I’ve decided I’ve had enough of low-interest (or, more realistically, no-interest) bank accounts. I’ve had checking and saving accounts with Washington Mutual for years now and have nothing to show for it but a lack of the money I could have made in interest had I been somewhere else. Well, no more.

I started with my savings account. Well, technically Sarai started it by opening an Orange Savings account at ING Direct for our joint savings for a house. I’ve since decided to use this as my primary savings account. It pays 4.50% interest rather than the 0.50% or whatever it was that WaMu was giving me. No contest. The only disadvantage to this account is that electronic transfers to or from it can take up to a few days, so it’s not quite as convenient as a regular savings account, but I don’t expect this to be a problem.

My second step was to replace my WaMu checking account with another online-only account, this one from Schwab. Their investor checking account is an even better deal than the ING savings. It pays 4.25%, has no minimum balance, and comes with benefits like free checks and refunded ATM fees. That last one is important: An electronic-only account means using lots of third-party ATMs, but Schwab refunds all those $2 fees at the end of every month, so I don’t have to worry about finding the “right” ATM; I can just use the first one I find.
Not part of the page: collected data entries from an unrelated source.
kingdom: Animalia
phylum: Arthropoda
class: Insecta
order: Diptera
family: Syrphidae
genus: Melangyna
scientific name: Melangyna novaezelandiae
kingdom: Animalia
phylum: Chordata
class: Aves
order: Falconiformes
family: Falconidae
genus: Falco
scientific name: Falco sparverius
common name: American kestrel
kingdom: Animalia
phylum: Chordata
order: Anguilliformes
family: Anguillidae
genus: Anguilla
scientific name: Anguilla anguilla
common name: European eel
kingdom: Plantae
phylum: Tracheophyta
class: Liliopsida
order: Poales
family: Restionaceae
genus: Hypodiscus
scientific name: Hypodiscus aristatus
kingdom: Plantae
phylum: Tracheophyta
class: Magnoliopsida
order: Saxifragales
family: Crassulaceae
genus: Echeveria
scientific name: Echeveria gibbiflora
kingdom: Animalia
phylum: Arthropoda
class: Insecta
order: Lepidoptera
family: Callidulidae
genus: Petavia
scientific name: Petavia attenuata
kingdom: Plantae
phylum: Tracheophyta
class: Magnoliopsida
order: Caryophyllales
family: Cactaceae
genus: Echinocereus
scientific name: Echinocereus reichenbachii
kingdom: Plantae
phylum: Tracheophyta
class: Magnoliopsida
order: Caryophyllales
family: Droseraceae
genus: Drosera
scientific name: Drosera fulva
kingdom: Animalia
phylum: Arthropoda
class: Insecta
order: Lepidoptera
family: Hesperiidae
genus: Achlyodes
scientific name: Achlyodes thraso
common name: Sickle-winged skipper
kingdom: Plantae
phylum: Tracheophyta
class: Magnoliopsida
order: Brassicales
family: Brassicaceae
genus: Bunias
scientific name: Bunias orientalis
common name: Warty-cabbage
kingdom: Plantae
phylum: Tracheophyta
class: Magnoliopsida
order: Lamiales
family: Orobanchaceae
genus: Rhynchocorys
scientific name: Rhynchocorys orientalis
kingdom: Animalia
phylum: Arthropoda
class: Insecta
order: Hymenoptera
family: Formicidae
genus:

The down side to these online-only accounts is that I don’t have a physical bank branch to walk into. I can transfer funds electronically between these, and my paychecks are deposited directly into the Schwab account, minus the 15% automatically deposited with ING. Depositing checks is tricky though, requiring me to endorse and mail them to Schwab (but they even provide postage-paid envelopes and even personalized return address labels!). Checks I deposit into the small business checking account I’m keeping at WaMu for just this purpose. I need to keep a second account anyway for the occasional business income I make from consulting and this makes it easy to deal with any checks I get as payments and gives me somewhere to transfer Paypal payments that’s safely partitioned from my regular accounts. Money from any non-business-related checks can be transferred to my Schwab account after deposit here.

All this is something I’ve been needing to do for a while. One of my new year’s resolutions this year was to better organize and improve my savings and finances, and this is a big step in that direction. The next step is to replace my two credit cards with new ones that will give me something back. Most of my bills are automatically charged to one of them anyway so I should take advantage of the opportunity to get something out of it. I’ll write up my choices here once I finish making them.

Most of my personal finance inspiration comes from I Will Teach You to Be Rich, a really good personal finance blog written by Ramit Sethi here in the bay area. I’ve stripped down my RSS subscriptions to the essentials recently but this one is a keeper.

Comments

JoeBanker says:

Hey, just thought you should know that WaMu is now offering a 5.0% savings account (no minimums or fees). Was super easy to open online. If the ad for it is still on their homepage, you can click that but if not, you can go here which is where the ad took me. The offer is a combo package of their checking and savings, but you obviously wouldn’t necessarily need to use the checking portion (no minimums or fees on that either).

(offer link)

They let me move money like my ING account does as well (still takes a few days), but thought you might get to consolidate since you are still using WaMu for other stuff and get a bit better rate than your ING is getting you.

Kenn Christ says:

Interesting. I wonder if more banks will be following suit. Thanks for the tip.